● **Requirement**: Go to the line containing "4: (323, 144, 1.15)" in the records below and print it and every following line exactly, on through the line containing "16: (230, 461, 0.77)", then stop.

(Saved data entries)
>>
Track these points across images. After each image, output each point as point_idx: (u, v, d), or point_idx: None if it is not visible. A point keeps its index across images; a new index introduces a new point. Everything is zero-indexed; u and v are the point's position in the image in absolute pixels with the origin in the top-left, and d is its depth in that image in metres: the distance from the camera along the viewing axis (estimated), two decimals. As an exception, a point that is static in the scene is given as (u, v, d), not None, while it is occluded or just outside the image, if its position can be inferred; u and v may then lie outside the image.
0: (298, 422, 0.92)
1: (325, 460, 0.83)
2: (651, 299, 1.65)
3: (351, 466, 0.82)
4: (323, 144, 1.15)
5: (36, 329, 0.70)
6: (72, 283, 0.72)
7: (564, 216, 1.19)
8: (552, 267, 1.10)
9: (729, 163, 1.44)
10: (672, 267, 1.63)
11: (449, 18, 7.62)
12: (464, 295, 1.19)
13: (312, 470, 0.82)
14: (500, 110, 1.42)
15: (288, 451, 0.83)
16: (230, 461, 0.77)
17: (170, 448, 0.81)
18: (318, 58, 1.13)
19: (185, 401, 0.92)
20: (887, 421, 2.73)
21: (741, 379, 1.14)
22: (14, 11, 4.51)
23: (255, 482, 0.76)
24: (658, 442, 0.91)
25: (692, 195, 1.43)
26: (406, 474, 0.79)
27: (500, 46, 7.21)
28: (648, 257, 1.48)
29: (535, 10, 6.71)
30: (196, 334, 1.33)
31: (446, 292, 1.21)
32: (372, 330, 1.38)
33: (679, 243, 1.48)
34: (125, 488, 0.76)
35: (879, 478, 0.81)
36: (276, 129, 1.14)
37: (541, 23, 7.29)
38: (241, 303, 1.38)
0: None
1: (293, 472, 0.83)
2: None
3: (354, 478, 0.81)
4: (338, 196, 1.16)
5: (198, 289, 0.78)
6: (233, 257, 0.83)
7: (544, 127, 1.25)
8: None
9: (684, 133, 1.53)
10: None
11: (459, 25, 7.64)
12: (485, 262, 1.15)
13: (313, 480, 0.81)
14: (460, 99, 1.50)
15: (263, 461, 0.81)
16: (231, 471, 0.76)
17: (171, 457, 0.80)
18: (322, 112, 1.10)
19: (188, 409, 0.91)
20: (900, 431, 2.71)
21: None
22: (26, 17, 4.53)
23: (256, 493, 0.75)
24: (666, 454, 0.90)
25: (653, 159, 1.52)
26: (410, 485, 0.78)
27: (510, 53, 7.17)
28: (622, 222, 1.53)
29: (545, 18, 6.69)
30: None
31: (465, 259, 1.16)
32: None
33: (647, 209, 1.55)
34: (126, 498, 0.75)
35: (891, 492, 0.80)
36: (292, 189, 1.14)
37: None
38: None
<<
● **Answer to the problem**:
4: (323, 144, 1.15)
5: (36, 329, 0.70)
6: (72, 283, 0.72)
7: (564, 216, 1.19)
8: (552, 267, 1.10)
9: (729, 163, 1.44)
10: (672, 267, 1.63)
11: (449, 18, 7.62)
12: (464, 295, 1.19)
13: (312, 470, 0.82)
14: (500, 110, 1.42)
15: (288, 451, 0.83)
16: (230, 461, 0.77)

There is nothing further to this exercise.